Your garden already struggles to retain moisture during a heatwave, so you want it to use the moisture it does have to sustain itself. That also means avoiding gardening activities like pruning and fertilizing that will channel your garden's resources towards new growth. It's understandable to worry about your plants absorbing enough nutrients, but overcompensating for that will only stress them out. Fertilizing and pruning encourages new growth that puts further strain on the roots that will need to work overtime to maintain the growing plants. The new growth also won't be able to withstand the harsh sun, which can trigger scorching.

Gardening tasks you want to focus on instead

Now that you've established what not to do to your plants during a heatwave, there are some things you can do to protect them from the harsh conditions. You can do this by mulching around your plants, which will help reduce the amount of moisture lost to evaporation, keep the soil around your plants cooler during the day, and it can also keep weed seeds and pests at bay. Mulch will act like a cooling blanket of protection for your plants and their soil.

You can add an additional layer of protection by providing shade for your plants to keep them cool, either in the form of netting or mesh covering the garden area or by using large beach umbrellas. It's worth noting though, that gardeners need to consider air circulation around their plants when providing shade. Shading material should be light and breathable, and it must be propped up in such a way that it doesn't trap hot air beneath the covers. All in all, you want to be in tune with your garden's needs by keeping a close eye on it and watching out for signs of heat stress such as leaf scorching and wilting.

> **Raw data**

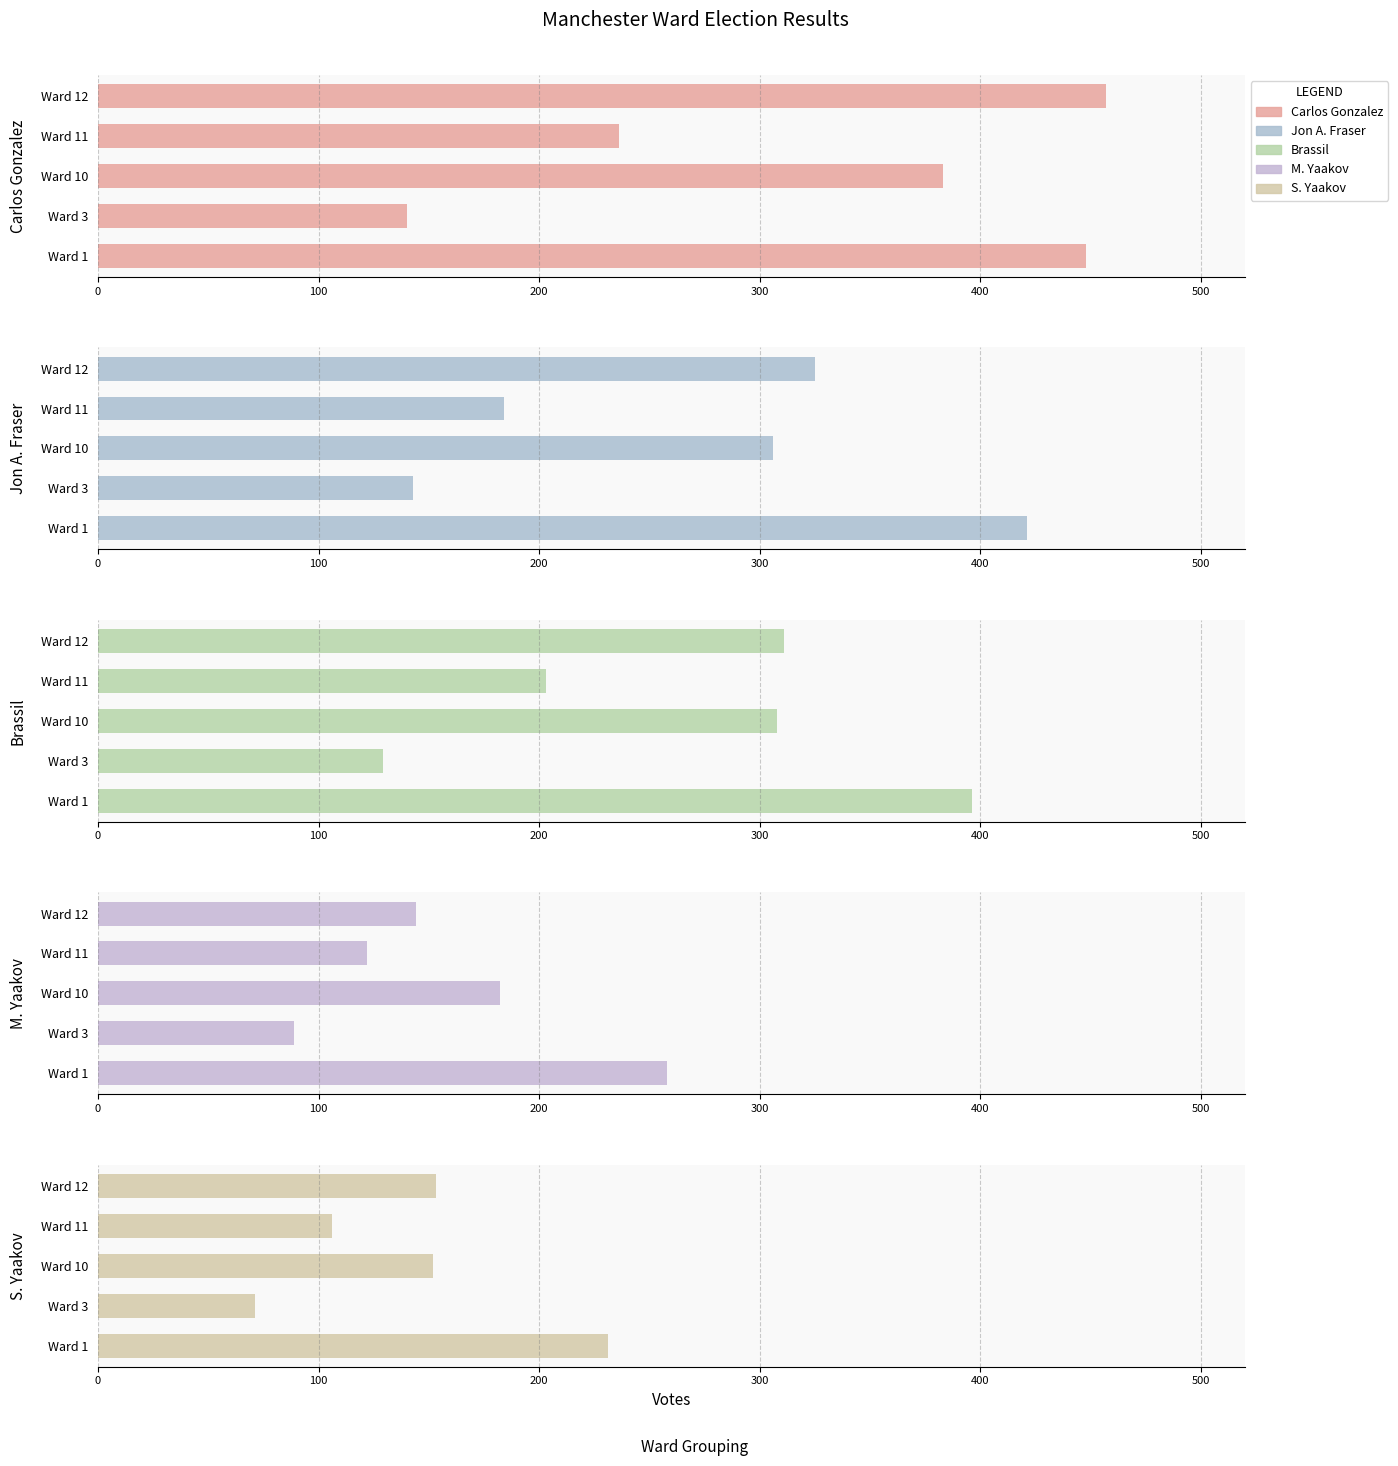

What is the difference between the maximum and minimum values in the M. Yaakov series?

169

> **To do**
Answer these questions from the heatwave gardening text:
(a) Which two gardening activities does it advise avoiding during a heatwave?
(b) What does mulching help reduce?
(c) Name the two ways of providing shade that it mentions.

> **Your solution**
(a) Pruning and fertilizing.
(b) The amount of moisture lost to evaporation.
(c) Netting or mesh covering the garden area, and large beach umbrellas.